▸ **Assigned task**
Copy back the text of every row below word for word, leaving out the pictures.

[Transcribed page contents]
========
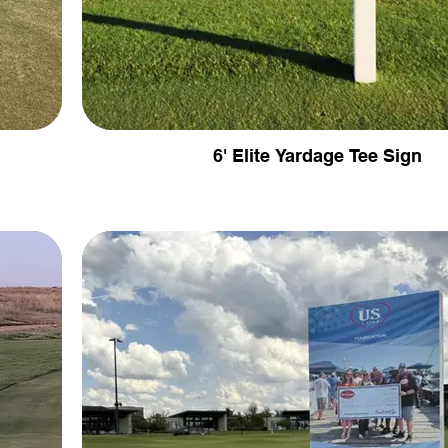
6' Elite Yardage Tee Sign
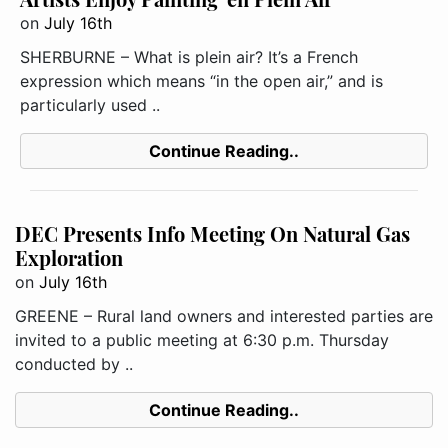
on
July 16th
SHERBURNE – What is plein air? It’s a French
expression which means “in the open air,” and is
particularly used ..
Continue Reading..
DEC Presents Info Meeting On Natural Gas
Exploration
on
July 16th
GREENE – Rural land owners and interested parties are
invited to a public meeting at 6:30 p.m. Thursday
conducted by ..
Continue Reading..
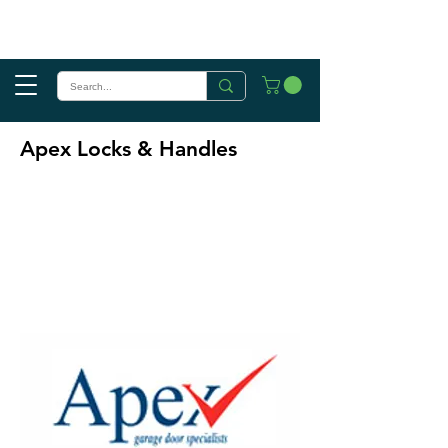
Apex Locks & Handles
========
▸ **Written answer**
6' Elite Yardage Tee Sign
on
July 16th
SHERBURNE – What is plein air? It’s a French
expression which means “in the open air,” and is
particularly used ..
Continue Reading..
DEC Presents Info Meeting On Natural Gas
Exploration
on
July 16th
GREENE – Rural land owners and interested parties are
invited to a public meeting at 6:30 p.m. Thursday
conducted by ..
Continue Reading..
Apex Locks & Handles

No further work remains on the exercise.